**Electronics source listings:**
####
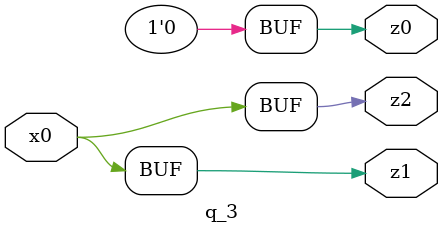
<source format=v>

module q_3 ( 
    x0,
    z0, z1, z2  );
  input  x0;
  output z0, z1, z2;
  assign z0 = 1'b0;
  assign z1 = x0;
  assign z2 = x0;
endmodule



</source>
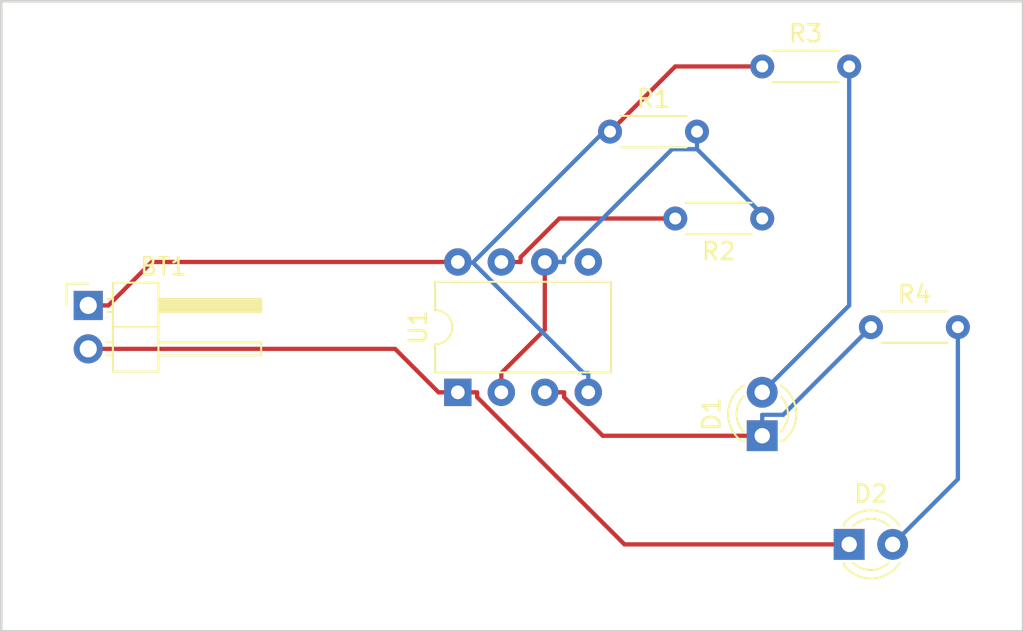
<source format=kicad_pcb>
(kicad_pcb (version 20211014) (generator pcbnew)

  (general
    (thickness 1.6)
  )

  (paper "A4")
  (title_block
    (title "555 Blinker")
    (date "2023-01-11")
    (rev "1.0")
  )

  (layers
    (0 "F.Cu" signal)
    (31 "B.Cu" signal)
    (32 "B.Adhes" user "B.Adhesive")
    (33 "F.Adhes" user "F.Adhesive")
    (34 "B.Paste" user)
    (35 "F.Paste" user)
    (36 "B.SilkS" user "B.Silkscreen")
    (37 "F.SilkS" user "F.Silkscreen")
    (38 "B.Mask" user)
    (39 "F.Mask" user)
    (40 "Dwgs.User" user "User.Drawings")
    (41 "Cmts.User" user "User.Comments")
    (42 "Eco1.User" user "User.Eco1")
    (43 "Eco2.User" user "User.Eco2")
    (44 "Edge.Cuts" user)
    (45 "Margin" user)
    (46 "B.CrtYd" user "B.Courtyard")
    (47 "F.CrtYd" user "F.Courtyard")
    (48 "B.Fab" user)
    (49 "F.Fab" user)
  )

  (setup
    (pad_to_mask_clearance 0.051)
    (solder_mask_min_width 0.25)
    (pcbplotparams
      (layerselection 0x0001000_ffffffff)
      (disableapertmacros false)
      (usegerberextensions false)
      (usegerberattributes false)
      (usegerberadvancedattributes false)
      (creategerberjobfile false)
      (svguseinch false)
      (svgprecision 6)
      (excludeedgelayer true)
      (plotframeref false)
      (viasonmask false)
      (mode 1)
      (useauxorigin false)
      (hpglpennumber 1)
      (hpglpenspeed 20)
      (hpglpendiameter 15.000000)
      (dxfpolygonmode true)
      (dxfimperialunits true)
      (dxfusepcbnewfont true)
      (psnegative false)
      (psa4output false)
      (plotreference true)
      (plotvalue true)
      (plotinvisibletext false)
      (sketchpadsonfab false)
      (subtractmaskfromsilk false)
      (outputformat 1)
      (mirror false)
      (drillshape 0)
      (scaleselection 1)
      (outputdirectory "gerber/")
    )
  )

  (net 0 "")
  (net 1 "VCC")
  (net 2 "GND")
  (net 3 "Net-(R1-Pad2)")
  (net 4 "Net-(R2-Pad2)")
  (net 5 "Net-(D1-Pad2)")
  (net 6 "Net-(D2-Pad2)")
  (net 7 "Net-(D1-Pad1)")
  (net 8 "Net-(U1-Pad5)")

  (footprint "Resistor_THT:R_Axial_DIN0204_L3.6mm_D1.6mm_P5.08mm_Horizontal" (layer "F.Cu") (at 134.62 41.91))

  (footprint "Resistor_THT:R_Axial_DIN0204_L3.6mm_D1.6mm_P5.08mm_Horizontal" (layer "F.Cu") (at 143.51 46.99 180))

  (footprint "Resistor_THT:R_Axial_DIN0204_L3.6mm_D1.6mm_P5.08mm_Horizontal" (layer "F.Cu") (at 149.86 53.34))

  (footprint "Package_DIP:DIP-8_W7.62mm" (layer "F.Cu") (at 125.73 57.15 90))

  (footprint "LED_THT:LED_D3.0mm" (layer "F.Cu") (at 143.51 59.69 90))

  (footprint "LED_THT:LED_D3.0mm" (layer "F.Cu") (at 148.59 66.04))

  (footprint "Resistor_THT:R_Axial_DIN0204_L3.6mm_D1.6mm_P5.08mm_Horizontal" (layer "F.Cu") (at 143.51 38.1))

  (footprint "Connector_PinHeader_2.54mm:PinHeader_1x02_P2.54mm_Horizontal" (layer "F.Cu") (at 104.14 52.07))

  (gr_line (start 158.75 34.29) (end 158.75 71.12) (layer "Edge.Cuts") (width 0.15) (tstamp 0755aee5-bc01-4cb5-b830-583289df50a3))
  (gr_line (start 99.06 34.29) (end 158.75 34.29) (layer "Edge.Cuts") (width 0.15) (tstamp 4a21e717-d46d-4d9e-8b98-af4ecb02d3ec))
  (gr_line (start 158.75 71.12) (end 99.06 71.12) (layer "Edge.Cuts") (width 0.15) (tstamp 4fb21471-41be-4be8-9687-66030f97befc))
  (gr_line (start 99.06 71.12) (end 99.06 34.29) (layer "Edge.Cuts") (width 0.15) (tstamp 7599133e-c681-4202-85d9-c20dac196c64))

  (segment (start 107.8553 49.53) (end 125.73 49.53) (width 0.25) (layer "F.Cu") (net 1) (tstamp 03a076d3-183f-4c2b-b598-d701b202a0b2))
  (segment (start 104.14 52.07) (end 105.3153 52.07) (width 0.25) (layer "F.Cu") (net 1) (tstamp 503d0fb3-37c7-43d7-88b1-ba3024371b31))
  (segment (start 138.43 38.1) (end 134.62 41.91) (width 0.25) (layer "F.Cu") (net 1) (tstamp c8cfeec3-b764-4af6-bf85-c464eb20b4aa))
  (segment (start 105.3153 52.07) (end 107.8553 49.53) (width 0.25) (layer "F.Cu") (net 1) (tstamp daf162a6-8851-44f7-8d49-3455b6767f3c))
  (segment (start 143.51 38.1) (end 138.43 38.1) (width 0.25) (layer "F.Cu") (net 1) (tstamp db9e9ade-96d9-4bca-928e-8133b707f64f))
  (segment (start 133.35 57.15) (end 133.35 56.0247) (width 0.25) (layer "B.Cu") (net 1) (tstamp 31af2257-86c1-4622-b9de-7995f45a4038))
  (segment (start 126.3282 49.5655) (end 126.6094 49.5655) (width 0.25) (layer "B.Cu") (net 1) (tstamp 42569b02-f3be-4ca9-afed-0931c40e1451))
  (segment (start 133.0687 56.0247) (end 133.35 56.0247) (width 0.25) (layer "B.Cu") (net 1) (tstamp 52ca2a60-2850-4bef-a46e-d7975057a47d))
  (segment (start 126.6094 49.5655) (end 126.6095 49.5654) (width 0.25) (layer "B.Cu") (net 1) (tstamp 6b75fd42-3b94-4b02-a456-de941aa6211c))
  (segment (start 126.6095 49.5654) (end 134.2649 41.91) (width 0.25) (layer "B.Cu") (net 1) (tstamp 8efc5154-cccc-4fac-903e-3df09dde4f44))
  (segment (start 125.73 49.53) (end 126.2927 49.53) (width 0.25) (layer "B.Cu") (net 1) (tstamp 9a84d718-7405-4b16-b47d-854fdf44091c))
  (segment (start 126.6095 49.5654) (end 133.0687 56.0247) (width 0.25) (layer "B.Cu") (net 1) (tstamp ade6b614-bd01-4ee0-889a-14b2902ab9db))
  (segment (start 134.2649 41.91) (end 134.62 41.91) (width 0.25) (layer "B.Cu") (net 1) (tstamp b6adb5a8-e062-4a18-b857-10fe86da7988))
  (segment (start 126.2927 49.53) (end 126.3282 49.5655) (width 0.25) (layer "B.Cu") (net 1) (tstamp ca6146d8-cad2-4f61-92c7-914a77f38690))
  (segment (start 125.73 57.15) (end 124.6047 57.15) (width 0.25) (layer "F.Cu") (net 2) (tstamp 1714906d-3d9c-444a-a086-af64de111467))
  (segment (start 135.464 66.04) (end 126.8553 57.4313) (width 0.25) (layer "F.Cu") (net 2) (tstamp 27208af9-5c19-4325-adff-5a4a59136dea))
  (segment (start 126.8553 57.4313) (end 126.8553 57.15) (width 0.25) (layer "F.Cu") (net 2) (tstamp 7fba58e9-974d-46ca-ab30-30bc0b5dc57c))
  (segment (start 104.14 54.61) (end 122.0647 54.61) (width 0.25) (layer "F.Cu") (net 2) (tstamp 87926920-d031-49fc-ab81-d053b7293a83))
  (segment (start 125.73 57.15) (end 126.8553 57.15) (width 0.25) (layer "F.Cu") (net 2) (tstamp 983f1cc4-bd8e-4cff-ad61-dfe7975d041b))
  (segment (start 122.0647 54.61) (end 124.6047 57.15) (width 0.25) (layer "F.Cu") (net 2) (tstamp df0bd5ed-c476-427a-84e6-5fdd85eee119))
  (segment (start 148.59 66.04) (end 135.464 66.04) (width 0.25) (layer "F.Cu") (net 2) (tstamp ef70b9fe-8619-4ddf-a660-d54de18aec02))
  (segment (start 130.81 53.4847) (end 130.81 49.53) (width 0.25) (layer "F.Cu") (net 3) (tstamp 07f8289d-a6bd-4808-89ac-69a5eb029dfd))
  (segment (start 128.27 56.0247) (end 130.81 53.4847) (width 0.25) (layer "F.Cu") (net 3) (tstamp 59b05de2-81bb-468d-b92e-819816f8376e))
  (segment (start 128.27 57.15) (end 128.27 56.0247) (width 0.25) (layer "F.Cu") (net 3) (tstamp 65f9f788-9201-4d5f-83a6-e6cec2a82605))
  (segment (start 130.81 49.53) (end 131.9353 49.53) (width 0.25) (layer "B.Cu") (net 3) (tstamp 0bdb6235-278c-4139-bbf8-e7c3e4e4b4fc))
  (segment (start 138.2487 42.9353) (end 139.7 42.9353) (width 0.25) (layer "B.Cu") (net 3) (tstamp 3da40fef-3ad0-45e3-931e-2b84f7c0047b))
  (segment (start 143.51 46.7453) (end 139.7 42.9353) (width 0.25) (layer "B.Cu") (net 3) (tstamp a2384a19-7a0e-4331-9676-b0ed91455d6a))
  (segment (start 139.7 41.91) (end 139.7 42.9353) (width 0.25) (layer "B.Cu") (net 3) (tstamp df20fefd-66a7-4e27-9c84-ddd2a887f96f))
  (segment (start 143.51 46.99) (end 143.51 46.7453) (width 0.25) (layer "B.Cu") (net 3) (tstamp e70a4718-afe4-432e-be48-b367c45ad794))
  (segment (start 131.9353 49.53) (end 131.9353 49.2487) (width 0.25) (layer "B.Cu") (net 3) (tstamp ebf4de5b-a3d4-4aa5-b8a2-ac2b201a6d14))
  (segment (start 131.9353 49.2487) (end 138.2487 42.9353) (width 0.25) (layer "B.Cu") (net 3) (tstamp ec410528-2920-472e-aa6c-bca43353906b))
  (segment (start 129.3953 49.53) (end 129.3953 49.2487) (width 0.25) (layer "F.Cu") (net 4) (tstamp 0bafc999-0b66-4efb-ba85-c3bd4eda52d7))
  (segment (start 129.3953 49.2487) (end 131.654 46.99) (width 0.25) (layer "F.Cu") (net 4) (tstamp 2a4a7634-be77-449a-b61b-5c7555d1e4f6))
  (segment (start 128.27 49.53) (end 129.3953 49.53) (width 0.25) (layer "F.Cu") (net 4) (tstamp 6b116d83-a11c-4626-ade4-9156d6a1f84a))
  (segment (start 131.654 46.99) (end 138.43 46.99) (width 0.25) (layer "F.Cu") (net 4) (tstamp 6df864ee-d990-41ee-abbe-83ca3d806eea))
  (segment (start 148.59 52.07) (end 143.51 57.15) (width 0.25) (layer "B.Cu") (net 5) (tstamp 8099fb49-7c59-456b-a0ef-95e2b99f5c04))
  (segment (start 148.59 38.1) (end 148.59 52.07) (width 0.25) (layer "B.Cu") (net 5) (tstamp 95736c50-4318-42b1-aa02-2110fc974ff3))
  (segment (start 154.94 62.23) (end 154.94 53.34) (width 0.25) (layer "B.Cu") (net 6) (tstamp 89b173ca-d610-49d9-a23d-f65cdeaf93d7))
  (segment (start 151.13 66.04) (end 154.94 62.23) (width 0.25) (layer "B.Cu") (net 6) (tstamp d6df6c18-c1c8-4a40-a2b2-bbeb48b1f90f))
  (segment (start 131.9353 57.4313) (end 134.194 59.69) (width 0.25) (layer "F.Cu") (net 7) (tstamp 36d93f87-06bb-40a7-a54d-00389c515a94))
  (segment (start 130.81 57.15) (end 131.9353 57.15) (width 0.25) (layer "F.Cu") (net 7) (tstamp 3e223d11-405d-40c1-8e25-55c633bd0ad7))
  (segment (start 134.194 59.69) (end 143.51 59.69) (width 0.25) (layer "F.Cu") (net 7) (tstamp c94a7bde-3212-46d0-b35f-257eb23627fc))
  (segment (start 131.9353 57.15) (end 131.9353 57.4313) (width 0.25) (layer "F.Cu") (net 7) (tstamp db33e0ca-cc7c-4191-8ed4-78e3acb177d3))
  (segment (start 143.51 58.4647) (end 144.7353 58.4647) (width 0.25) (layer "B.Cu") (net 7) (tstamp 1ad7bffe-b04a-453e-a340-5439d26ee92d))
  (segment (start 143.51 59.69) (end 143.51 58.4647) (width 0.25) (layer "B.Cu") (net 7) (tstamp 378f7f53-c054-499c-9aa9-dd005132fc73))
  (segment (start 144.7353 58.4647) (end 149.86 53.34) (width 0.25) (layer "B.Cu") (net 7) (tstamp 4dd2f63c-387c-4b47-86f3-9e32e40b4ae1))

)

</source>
####
**Assignment:** Your task is to reproduce exactly the lines that begin at the line containing "(segment (start 134.194" and end at the final line of the data above.

**Answer box:**
  (segment (start 134.194 59.69) (end 143.51 59.69) (width 0.25) (layer "F.Cu") (net 7) (tstamp c94a7bde-3212-46d0-b35f-257eb23627fc))
  (segment (start 131.9353 57.15) (end 131.9353 57.4313) (width 0.25) (layer "F.Cu") (net 7) (tstamp db33e0ca-cc7c-4191-8ed4-78e3acb177d3))
  (segment (start 143.51 58.4647) (end 144.7353 58.4647) (width 0.25) (layer "B.Cu") (net 7) (tstamp 1ad7bffe-b04a-453e-a340-5439d26ee92d))
  (segment (start 143.51 59.69) (end 143.51 58.4647) (width 0.25) (layer "B.Cu") (net 7) (tstamp 378f7f53-c054-499c-9aa9-dd005132fc73))
  (segment (start 144.7353 58.4647) (end 149.86 53.34) (width 0.25) (layer "B.Cu") (net 7) (tstamp 4dd2f63c-387c-4b47-86f3-9e32e40b4ae1))

)

</source>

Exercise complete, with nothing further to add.